Organisation d’un réseau local

15 Nov

Une adresse IPv4 est codée sur 4 octets (soit 32 bits), on peut donc adresser 2^32 machines, soit environ 4 milliards.
Internet ne cessant de croître, la technologie IPv4 seule n’a pas suffi pour assurer un adressage différent pour chaque machine connectée à Internet. Nous verrons dans ce chapitre et les suivants quelles techniques ont été mises au point pour pallier ce point sensible.
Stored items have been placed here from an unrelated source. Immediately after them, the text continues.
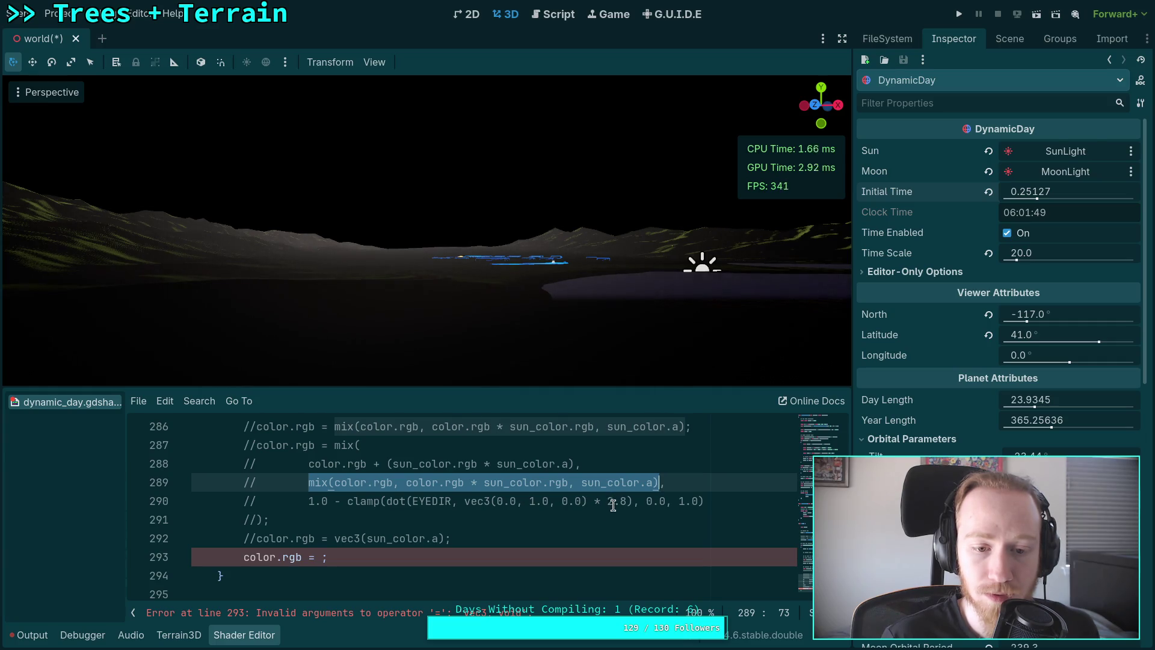
pyautogui.moveTo(309, 464); pyautogui.dragTo(574, 461)
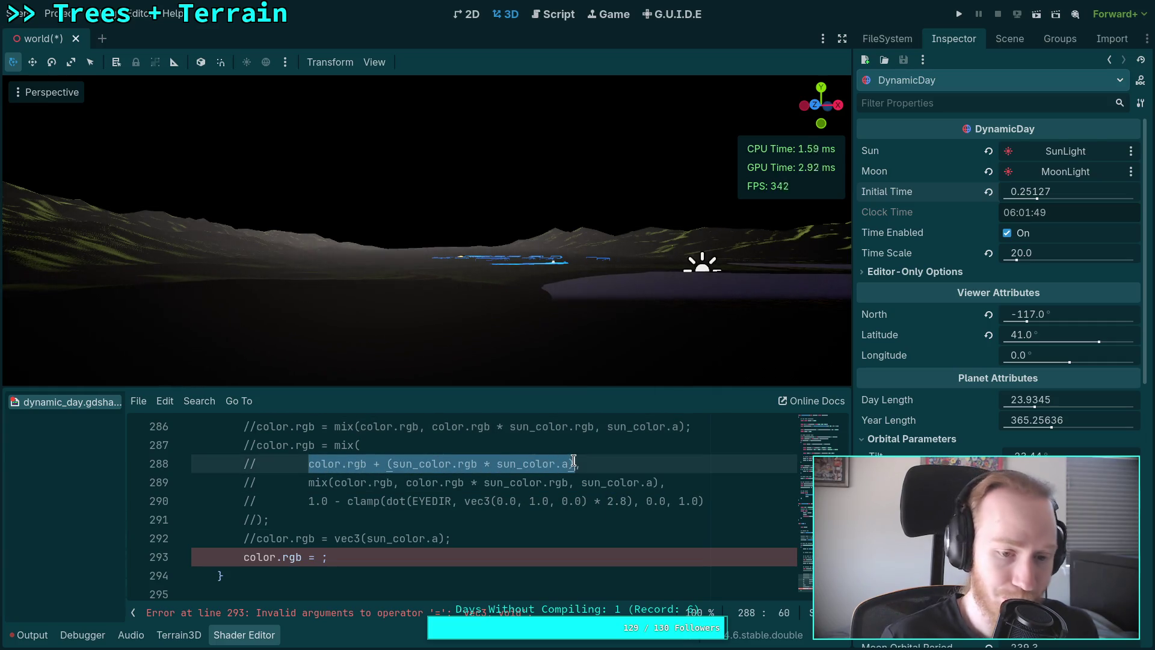
pyautogui.press('ctrl+v')
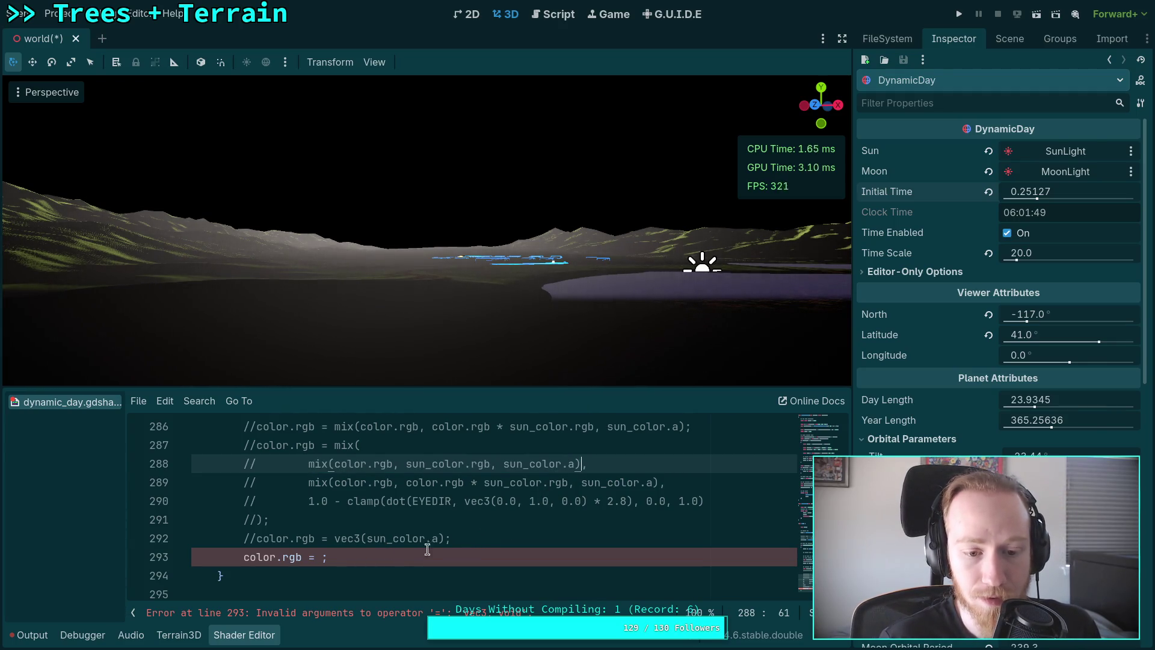
pyautogui.moveTo(420, 554); pyautogui.dragTo(485, 538)
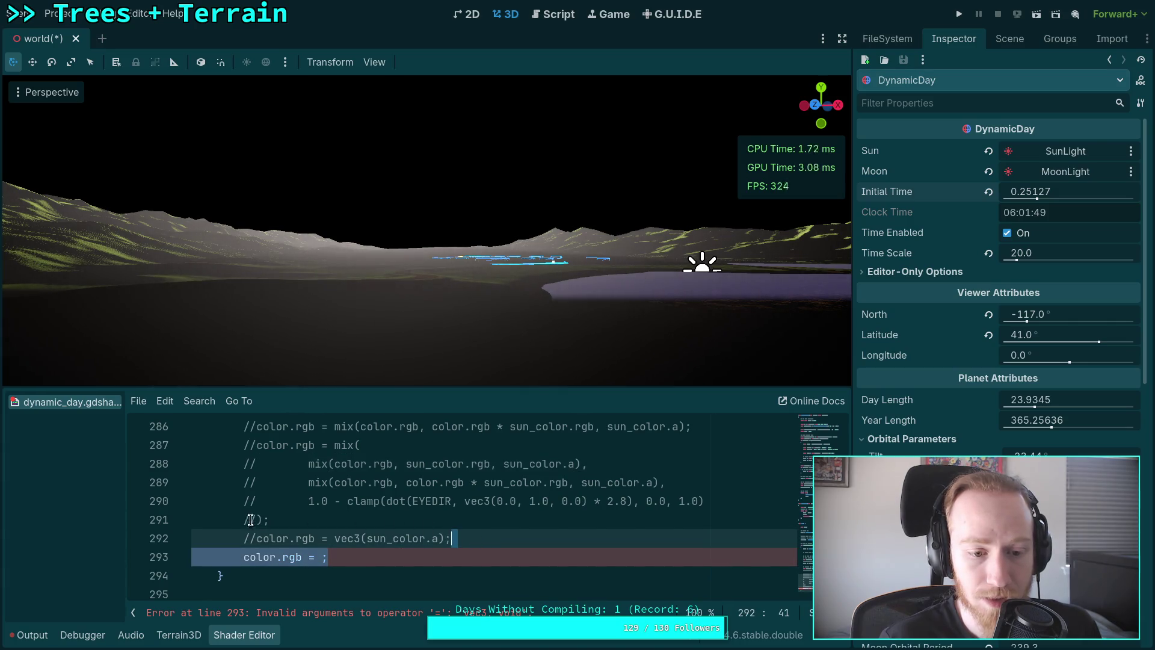
pyautogui.press('BackSpace')
# Uncomment lines 287–291 of the outer blend block and nudge Initial Time to 0.25112.
pyautogui.press('Up')
pyautogui.press('ctrl+k')
pyautogui.press('Up')
pyautogui.press('ctrl+k')
pyautogui.press('Up')
pyautogui.press('ctrl+k')
pyautogui.press('Up')
pyautogui.press('ctrl+k')
pyautogui.press('Up')
pyautogui.press('ctrl+k')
Néanmoins, il convient de dire qu’aujourd’hui, on parle de réseaux locaux connectés à Internet, qui est en fait une immense interconnexion de réseaux. Tous les réseaux particuliers, d’entreprises, etc., sont des réseaux dits locaux.

Chaque PC est représenté par une adresse IP locale au sein de son réseau local et par une adresse IP publique sur Internet.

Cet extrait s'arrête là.